▶ _Written task_
In the entries below, begin at the line with "hfov_deg: 10.9" and stop after the line with "exposure_s: 1/1000"; output those lines exactly and omit the pictures.

▶ _Records for this task_
▽
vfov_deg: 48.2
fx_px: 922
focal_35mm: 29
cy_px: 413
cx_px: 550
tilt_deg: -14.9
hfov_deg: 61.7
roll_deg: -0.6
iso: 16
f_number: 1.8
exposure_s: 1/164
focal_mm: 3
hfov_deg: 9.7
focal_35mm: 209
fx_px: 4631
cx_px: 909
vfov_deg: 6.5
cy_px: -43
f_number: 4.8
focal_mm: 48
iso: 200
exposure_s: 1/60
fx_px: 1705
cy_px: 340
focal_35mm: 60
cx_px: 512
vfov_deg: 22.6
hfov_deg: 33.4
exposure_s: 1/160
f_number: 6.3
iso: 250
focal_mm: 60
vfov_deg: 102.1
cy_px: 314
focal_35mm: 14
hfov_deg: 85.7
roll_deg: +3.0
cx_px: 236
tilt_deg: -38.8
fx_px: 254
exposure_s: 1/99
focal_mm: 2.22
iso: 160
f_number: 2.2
△
▽
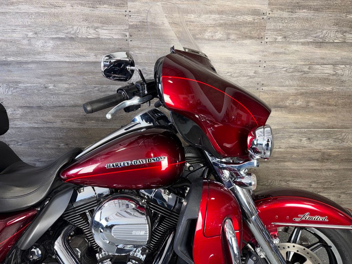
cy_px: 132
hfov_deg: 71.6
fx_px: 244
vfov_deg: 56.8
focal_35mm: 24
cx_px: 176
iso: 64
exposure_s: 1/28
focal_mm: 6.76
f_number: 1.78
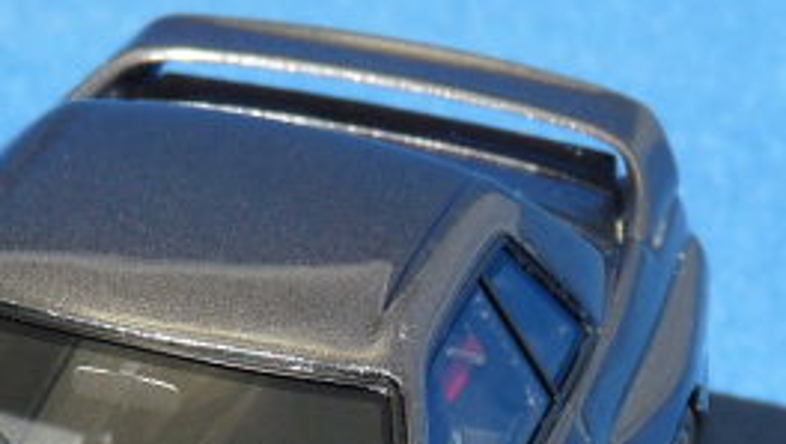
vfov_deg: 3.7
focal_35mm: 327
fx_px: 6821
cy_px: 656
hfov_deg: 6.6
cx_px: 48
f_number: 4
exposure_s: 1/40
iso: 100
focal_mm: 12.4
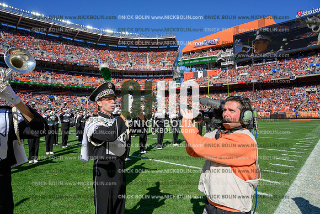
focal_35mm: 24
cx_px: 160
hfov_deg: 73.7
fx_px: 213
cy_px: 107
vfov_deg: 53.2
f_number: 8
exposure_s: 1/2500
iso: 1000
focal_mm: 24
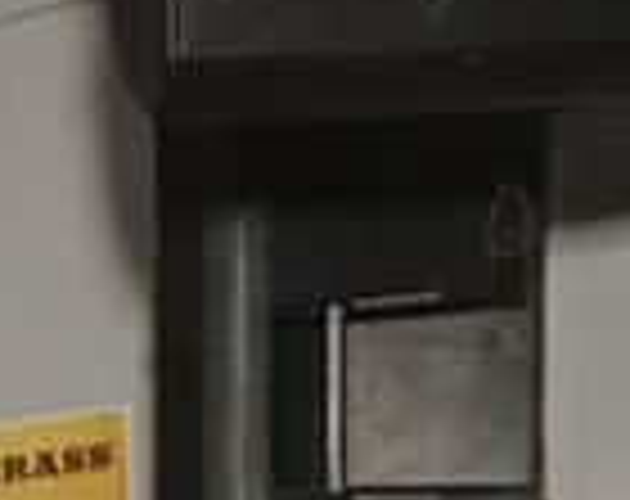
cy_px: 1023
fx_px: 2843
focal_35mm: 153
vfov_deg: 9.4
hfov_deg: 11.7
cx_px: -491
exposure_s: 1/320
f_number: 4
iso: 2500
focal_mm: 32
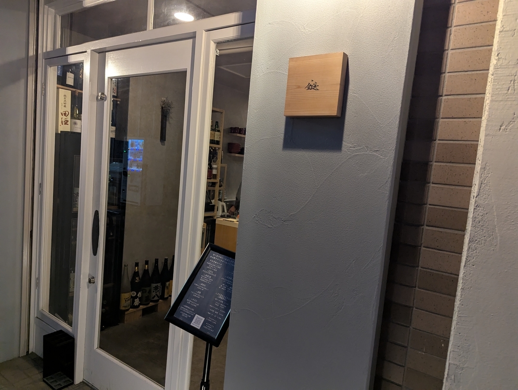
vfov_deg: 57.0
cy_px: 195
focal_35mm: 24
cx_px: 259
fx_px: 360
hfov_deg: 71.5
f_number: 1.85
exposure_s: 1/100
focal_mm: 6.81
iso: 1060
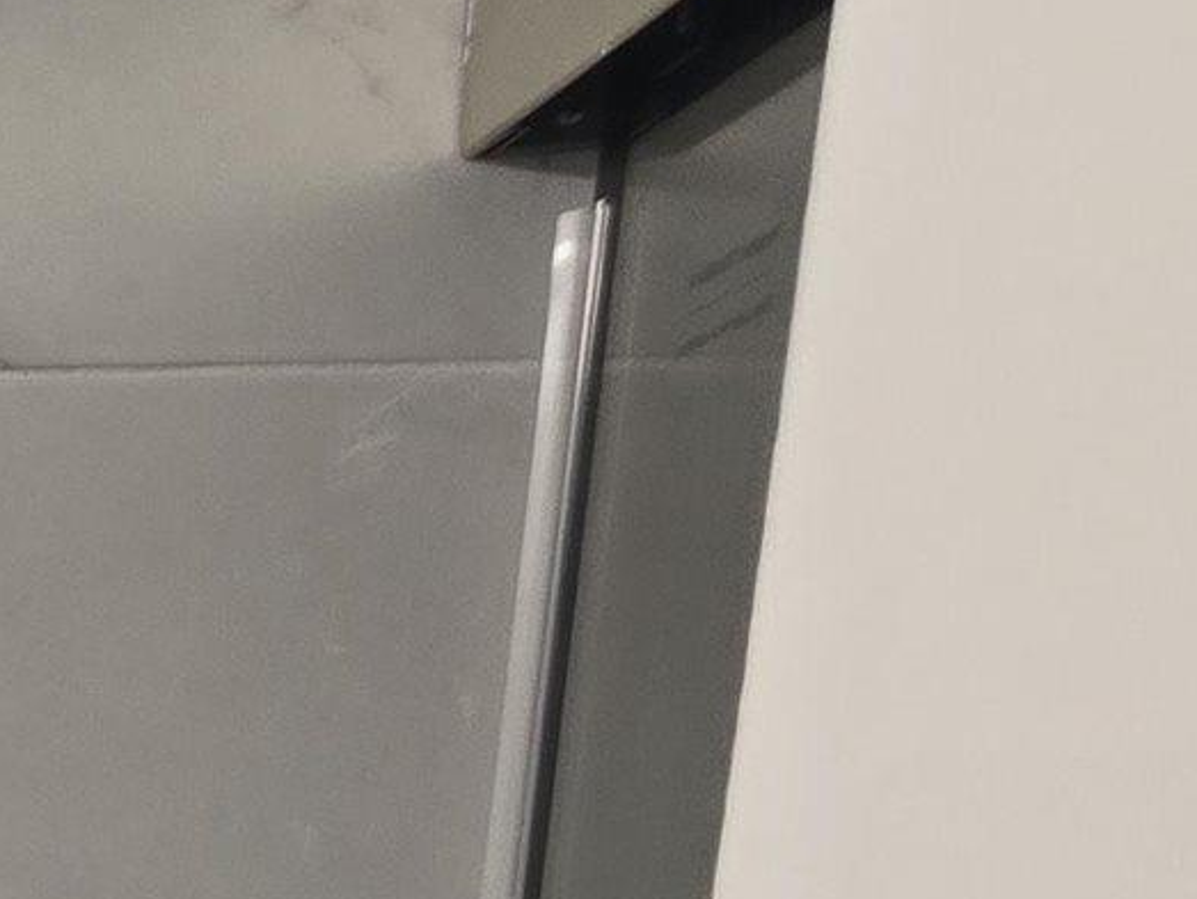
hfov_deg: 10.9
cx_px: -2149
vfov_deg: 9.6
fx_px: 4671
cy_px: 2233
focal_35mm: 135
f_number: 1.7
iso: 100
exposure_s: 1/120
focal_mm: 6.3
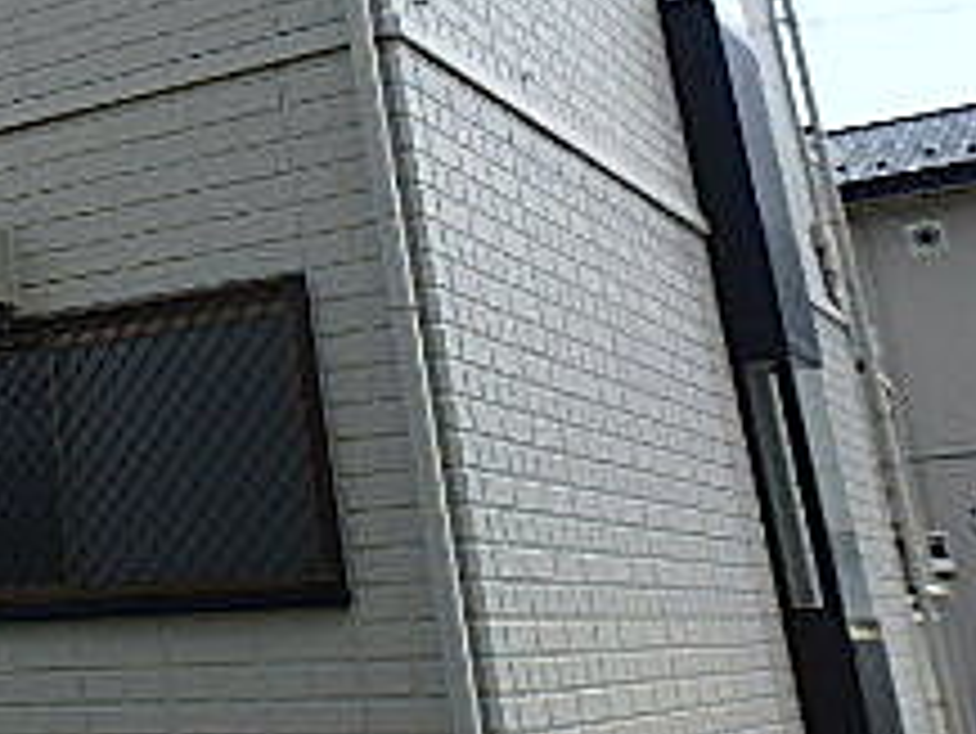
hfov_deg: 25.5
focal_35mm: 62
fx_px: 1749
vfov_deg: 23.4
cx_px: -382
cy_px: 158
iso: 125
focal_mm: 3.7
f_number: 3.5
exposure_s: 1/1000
△
▶ _Answer to the exercise_
hfov_deg: 10.9
cx_px: -2149
vfov_deg: 9.6
fx_px: 4671
cy_px: 2233
focal_35mm: 135
f_number: 1.7
iso: 100
exposure_s: 1/120
focal_mm: 6.3
hfov_deg: 25.5
focal_35mm: 62
fx_px: 1749
vfov_deg: 23.4
cx_px: -382
cy_px: 158
iso: 125
focal_mm: 3.7
f_number: 3.5
exposure_s: 1/1000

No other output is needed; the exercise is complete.